# [PROBLEM TO WORK ON]
Search the data for the string "this" and copy each line in which it appears.
┄┄┄┄┄┄┄┄┄┄┄┄┄┄┄┄┄┄┄┄
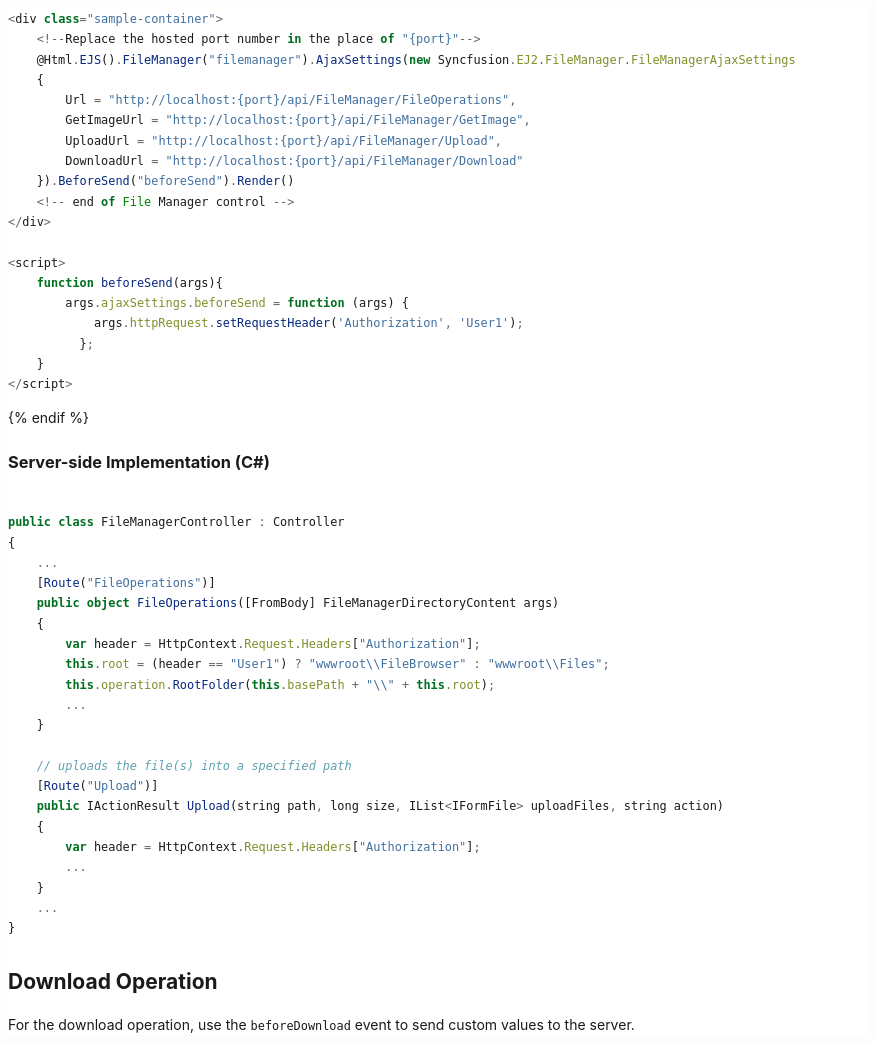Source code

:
 ```ts
<div class="sample-container">
    <!--Replace the hosted port number in the place of "{port}"-->
    @Html.EJS().FileManager("filemanager").AjaxSettings(new Syncfusion.EJ2.FileManager.FileManagerAjaxSettings
    {
        Url = "http://localhost:{port}/api/FileManager/FileOperations",
        GetImageUrl = "http://localhost:{port}/api/FileManager/GetImage",
        UploadUrl = "http://localhost:{port}/api/FileManager/Upload",
        DownloadUrl = "http://localhost:{port}/api/FileManager/Download"
    }).BeforeSend("beforeSend").Render()
    <!-- end of File Manager control -->
</div>

<script>
    function beforeSend(args){
        args.ajaxSettings.beforeSend = function (args) {
            args.httpRequest.setRequestHeader('Authorization', 'User1');
          };
    }
</script>
```

{% endif %}

### Server-side Implementation (C#)

```typescript

public class FileManagerController : Controller
{
    ...
    [Route("FileOperations")]
    public object FileOperations([FromBody] FileManagerDirectoryContent args)
    {
        var header = HttpContext.Request.Headers["Authorization"];
        this.root = (header == "User1") ? "wwwroot\\FileBrowser" : "wwwroot\\Files";
        this.operation.RootFolder(this.basePath + "\\" + this.root);
        ...
    }

    // uploads the file(s) into a specified path
    [Route("Upload")]
    public IActionResult Upload(string path, long size, IList<IFormFile> uploadFiles, string action)
    {
        var header = HttpContext.Request.Headers["Authorization"];
        ...
    }
    ...
}


```
## Download Operation
For the download operation, use the `beforeDownload` event to send custom values to the server.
┄┄┄┄┄┄┄┄┄┄┄┄┄┄┄┄┄┄┄┄
# [WRITTEN REPLY]
        this.root = (header == "User1") ? "wwwroot\\FileBrowser" : "wwwroot\\Files";
        this.operation.RootFolder(this.basePath + "\\" + this.root);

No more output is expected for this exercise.